Standing on the curb, I watch as the limo pulls away, disappearing down the street. Shaking my head, I turn to the house, staggering that direction.

The first thing I see when I step inside, the first thing my eyes are drawn to, are the smears of dried blood all over the floor around my bare feet. I glare at the streaks of dark red, sighing exasperatedly, as Karissa steps into the foyer in front of me.

I close my eyes.

Deep breaths.

Inhale.

Exhale.

I can't clean it up now.

I'll do it later.

Don't worry about it.

When I reopen my eyes, Karissa's right in front of me. She reaches around where I stand, securing the locks on the door, as I run my hands down my face.

It's probably senseless.

I'm not sure if Carmela knows where I live. It's not listed on my license, but if she knows, if she finds out, she now has a key to the place. I know she's smart, but she's also proven to be fearless, and that can be a deadly combination.

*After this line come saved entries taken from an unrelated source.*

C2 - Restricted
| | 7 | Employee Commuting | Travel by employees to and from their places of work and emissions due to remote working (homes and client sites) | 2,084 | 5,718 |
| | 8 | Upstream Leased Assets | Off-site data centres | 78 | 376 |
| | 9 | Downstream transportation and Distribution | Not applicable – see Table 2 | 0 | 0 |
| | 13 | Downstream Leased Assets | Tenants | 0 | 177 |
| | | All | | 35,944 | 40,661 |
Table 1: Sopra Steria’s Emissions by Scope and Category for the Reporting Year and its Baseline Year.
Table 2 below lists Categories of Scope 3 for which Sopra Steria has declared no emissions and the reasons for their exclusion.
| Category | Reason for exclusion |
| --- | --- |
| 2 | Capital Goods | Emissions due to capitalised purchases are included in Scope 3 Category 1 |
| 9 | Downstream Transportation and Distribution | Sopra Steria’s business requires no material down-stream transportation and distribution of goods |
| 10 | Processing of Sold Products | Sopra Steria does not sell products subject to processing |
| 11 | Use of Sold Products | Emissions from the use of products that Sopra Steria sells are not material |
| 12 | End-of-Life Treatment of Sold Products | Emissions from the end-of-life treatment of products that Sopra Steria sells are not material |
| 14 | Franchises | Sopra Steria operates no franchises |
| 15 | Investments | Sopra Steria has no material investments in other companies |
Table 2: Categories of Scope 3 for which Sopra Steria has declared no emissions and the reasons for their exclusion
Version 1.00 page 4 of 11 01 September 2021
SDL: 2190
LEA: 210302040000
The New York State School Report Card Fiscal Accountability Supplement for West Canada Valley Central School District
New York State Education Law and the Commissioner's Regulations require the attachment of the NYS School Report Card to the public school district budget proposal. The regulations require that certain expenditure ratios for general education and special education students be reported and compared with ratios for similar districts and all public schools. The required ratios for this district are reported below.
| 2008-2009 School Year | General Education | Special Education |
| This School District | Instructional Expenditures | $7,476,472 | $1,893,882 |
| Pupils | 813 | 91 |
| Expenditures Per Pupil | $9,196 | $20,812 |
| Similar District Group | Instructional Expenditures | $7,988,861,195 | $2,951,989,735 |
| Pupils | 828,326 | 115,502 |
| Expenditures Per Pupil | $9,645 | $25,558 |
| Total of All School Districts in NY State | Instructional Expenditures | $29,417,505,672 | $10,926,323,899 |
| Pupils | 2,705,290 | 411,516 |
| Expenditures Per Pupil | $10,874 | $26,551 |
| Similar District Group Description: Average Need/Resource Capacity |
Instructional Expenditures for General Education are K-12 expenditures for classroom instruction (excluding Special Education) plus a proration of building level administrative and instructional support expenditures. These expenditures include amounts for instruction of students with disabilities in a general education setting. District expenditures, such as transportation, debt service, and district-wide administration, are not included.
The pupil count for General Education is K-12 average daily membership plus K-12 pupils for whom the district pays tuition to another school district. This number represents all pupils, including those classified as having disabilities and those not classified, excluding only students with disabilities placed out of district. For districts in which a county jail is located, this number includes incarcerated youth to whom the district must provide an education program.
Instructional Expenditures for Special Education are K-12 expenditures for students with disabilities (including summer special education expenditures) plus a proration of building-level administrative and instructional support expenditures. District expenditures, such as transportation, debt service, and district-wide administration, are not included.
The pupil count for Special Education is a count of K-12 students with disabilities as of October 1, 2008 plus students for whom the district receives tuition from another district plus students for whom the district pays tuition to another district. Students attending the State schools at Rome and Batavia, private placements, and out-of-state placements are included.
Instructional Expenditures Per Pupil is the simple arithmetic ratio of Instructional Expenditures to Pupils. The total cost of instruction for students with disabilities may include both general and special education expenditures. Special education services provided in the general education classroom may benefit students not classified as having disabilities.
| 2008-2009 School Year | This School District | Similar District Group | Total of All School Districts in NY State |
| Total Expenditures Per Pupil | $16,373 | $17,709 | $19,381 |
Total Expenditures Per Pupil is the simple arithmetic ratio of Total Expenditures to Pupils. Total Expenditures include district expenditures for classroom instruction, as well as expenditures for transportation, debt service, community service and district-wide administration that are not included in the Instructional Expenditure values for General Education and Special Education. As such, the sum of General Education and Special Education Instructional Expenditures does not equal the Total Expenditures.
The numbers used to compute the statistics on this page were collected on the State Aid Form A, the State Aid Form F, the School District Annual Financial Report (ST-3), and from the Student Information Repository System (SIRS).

As if I weren't paranoid enough before…

Karissa helps me upstairs the best she can. I collapse on the bed on my back, legs hanging off the edge, as my eyes drift closed right away. I don't want to sleep, I shouldn't risk it, but I can't help it. She says something to me, her voice gentle, her fingers even gentler as they run through my chaotic hair, but I don't comprehend it.

The pull is too strong to fight.

Appear as you may wish to be.

I sleep deeply, long hours lost in the abyss, time slipping away, before I finally regain consciousness. I lay in the darkness and stare up at the ceiling as I blink rapidly, trying to come back around.